INDIANAPOLIS (WANE) - An Indiana lawmaker told WANE 15 News that a crumbling portion of I-69 is a result of state money that couldn't be stretched far enough.
Potholes have been spreading along 10 miles of I-69 in the Anderson area for years, but with recent changes in weather, crews have been working to keep up with repairs.
"It really is terrible," Anderson native Kelly Hodson said. "Some of the potholes you hit are deep and jarring and probobly going to lead to some significant damage for some cars."
In some areas, the speed limit has been reduced to 45 mph from the normal 70 mph between miles 219 and 234. State police cars have been used to slow traffic in some spots, while crews worked.
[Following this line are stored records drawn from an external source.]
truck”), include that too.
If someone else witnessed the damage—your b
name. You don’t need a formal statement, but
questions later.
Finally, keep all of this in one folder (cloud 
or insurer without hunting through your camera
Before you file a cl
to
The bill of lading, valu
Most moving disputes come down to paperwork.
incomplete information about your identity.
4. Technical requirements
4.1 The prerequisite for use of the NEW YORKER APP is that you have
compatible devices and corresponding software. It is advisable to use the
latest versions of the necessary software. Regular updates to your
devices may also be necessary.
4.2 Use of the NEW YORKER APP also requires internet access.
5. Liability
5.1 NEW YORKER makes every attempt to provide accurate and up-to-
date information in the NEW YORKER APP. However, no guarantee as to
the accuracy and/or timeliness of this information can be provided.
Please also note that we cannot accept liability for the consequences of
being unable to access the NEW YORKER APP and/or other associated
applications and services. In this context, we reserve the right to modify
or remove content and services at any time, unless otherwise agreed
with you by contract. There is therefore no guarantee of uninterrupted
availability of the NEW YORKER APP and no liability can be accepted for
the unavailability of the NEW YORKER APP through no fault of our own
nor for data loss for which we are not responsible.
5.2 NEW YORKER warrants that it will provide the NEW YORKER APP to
Rolling slowdowns have also led to on-ramps to be temproarily closed.
"It's like driving on gravel that is completely worn down," Zachary Overla told WANE 15 after he had a busted rim repaired. "There was a semi right behind me. I had to slam my brakes. It wasn't good."
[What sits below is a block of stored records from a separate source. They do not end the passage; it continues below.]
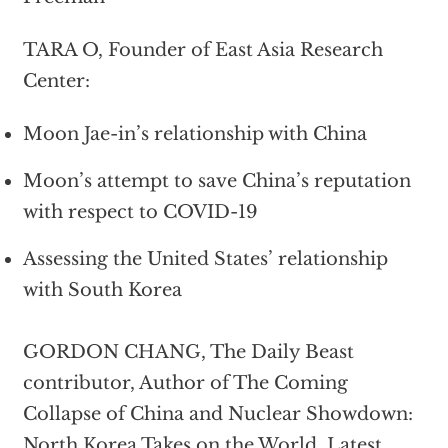
TARA O, Founder of East Asia Research
Center:
Moon Jae-in’s relationship with China
Moon’s attempt to save China’s reputation
with respect to COVID-19
Assessing the United States’ relationship
with South Korea
GORDON CHANG, The Daily Beast
contributor, Author of The Coming
Collapse of China and Nuclear Showdown:
North Korea Takes on the World, Latest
WANE 15 reached out to State Senator Tim Lanane, who represents the Anderson area about the frustrations of drivers in that area.
"They tried to make the dollar stretch as much as they can, but there's only so far they can go," he said about repairing the road.
According to an INDOT representative, the stretch of road will be completely resurfaced during the summer months. Crews will continue to patch potholes as much as possble until the work begins.
What can a driver do, if a car is damaged by the potholes? Fill out a tort claim here: https://www.in.gov/indot/2351.htm
Lanane says filling out a form doesn't guarantee a payout though.
"I don't know if the state will do much as far as taking care of those problems, but I have had in the past people ask me for that information," he added.
WANE 15 also asked the governor's office about the what the crumbling road looks like to visitors to the 'Crossroads of America,' during a time when Eric Holcomb is touting the state's Next Level infrastructure plan. No response to that question was returned.